#### [MATERIAL FOR THE TASK]
.....

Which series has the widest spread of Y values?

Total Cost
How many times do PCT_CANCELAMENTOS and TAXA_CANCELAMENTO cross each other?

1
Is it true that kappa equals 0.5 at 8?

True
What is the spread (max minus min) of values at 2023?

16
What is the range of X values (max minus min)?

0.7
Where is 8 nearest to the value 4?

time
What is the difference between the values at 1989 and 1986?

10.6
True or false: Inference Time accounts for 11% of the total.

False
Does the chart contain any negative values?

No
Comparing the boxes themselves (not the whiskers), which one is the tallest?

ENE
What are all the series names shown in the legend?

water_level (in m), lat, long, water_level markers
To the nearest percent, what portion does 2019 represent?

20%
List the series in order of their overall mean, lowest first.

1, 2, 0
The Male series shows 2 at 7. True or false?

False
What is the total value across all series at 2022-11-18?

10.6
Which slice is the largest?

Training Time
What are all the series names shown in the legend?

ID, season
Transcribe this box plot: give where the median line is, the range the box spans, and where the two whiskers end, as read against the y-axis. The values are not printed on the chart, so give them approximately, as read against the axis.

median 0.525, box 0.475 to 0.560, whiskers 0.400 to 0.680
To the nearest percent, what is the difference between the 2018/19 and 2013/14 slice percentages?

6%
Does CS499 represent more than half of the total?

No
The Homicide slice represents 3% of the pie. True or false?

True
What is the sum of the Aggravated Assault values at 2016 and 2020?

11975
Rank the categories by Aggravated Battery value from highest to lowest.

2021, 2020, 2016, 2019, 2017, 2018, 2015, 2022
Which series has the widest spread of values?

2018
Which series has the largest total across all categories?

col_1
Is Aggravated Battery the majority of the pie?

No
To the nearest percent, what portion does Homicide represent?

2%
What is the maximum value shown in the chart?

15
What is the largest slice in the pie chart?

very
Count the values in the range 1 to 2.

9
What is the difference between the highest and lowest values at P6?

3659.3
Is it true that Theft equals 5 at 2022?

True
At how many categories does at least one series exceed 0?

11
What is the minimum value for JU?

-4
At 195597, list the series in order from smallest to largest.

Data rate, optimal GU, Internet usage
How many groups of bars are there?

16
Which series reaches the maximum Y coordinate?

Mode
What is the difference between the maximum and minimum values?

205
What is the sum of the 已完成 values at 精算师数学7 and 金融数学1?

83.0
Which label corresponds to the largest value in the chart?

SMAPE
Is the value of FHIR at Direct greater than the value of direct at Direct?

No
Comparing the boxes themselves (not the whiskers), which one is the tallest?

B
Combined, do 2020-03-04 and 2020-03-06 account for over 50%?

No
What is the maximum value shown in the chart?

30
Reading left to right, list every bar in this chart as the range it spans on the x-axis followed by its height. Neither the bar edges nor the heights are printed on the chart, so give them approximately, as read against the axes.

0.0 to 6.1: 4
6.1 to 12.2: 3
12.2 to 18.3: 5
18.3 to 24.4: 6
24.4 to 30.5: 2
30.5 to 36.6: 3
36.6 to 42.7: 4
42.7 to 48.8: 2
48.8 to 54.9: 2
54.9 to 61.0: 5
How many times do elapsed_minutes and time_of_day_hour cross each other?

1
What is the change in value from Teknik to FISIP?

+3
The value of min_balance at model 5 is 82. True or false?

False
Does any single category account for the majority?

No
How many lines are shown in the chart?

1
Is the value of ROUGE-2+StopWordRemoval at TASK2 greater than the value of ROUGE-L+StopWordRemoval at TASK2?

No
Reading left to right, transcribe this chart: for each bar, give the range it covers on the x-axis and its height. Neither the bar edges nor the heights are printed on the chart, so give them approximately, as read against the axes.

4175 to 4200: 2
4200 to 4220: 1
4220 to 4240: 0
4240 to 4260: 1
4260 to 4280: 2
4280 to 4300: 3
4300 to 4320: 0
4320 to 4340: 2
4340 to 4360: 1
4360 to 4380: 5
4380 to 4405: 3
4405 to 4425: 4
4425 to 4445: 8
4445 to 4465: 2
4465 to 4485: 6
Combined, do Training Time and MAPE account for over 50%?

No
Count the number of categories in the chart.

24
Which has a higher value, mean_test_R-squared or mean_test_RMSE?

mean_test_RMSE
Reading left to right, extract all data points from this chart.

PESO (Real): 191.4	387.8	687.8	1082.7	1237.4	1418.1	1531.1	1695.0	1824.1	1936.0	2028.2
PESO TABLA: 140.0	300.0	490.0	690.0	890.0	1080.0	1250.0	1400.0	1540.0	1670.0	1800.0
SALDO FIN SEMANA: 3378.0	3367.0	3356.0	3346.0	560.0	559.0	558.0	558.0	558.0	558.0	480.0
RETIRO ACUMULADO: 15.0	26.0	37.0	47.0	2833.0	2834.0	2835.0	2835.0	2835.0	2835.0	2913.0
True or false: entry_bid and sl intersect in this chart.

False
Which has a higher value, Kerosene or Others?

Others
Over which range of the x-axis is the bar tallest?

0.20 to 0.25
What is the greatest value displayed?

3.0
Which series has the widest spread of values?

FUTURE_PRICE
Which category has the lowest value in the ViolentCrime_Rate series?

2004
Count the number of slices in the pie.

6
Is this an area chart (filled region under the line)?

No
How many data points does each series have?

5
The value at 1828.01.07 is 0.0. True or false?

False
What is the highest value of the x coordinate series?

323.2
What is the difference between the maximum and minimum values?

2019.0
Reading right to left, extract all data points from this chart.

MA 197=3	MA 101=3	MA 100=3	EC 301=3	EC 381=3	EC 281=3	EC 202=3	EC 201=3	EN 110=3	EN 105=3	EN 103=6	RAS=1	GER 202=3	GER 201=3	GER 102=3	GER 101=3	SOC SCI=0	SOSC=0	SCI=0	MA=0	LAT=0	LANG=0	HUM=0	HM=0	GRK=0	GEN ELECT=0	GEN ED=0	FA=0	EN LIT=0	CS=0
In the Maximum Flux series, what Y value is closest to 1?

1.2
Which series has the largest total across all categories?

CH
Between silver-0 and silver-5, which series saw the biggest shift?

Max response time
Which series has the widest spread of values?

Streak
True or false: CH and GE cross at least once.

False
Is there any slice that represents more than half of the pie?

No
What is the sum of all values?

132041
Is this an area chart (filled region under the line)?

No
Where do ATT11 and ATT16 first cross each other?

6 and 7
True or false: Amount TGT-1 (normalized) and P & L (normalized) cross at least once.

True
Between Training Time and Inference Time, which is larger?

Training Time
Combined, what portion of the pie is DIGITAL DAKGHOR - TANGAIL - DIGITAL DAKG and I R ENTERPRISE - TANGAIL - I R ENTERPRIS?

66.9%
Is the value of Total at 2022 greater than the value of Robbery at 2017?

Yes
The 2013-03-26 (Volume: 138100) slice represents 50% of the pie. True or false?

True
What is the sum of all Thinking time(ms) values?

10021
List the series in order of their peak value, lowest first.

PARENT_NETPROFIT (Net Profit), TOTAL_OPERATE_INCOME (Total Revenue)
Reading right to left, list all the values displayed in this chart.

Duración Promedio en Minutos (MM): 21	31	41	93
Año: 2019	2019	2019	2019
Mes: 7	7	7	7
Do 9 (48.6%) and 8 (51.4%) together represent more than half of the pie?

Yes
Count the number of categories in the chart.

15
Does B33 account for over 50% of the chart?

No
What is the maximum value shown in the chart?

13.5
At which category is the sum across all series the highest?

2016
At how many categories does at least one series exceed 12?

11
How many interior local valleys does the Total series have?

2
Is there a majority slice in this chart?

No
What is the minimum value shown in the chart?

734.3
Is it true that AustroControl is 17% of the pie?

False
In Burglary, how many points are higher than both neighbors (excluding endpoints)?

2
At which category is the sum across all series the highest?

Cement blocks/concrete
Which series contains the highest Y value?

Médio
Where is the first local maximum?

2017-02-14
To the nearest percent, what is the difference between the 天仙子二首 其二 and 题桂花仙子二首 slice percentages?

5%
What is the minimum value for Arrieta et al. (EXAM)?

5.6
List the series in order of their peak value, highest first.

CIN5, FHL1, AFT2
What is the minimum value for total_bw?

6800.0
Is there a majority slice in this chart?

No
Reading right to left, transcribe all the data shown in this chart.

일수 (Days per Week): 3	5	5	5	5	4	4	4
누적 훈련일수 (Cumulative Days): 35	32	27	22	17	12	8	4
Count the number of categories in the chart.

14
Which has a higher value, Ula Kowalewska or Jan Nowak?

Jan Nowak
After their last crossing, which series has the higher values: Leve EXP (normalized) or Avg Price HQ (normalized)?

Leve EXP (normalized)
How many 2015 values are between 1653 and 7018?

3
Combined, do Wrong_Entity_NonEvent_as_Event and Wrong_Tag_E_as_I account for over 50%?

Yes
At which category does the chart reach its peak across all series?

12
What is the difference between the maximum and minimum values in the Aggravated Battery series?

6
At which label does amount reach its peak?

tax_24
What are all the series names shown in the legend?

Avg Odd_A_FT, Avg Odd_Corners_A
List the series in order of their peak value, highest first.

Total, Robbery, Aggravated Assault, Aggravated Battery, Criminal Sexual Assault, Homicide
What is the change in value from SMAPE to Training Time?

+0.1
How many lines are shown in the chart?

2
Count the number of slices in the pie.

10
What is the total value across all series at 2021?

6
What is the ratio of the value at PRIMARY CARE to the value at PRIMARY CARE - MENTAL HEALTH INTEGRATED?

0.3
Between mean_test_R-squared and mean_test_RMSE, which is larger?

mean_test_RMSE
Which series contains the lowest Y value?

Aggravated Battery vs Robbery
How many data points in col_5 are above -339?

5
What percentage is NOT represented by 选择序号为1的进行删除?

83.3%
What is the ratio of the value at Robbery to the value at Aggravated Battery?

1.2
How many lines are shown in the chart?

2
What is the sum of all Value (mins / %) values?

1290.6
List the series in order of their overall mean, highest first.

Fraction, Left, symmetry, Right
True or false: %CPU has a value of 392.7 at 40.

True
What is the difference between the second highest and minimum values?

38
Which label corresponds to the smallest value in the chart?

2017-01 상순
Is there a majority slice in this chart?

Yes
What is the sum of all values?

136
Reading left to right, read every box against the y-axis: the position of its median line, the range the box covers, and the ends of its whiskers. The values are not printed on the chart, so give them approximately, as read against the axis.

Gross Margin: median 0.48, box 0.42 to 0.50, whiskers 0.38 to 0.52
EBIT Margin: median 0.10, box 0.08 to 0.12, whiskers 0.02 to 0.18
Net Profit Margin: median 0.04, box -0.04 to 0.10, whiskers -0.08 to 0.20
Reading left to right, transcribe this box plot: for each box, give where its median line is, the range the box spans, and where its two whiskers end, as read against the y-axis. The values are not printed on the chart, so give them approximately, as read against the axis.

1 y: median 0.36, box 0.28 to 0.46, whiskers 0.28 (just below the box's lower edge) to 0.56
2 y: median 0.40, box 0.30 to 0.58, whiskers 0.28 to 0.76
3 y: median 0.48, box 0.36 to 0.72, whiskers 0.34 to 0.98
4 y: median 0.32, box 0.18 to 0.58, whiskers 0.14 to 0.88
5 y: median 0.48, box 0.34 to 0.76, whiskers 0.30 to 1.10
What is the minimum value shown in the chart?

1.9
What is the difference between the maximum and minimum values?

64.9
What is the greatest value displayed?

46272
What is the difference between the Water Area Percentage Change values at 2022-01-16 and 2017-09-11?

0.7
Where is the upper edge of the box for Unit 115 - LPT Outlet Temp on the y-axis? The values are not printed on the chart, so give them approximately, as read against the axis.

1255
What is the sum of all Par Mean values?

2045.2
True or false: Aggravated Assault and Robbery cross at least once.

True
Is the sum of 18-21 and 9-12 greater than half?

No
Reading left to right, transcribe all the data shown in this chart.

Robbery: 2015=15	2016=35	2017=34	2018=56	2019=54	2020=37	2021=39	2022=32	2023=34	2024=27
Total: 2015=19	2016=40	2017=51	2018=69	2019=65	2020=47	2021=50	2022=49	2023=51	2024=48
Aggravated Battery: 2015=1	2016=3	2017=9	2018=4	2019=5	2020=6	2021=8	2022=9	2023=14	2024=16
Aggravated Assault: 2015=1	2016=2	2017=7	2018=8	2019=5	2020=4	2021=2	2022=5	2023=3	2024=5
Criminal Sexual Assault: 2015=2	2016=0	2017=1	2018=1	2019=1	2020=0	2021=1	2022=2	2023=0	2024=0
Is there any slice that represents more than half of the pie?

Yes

.....

#### [WHAT THE TASK REQUIRES]
Report how many lines of the records above contain the string "least". Give only the number.

#### [ANSWER TO THIS EXERCISE]
5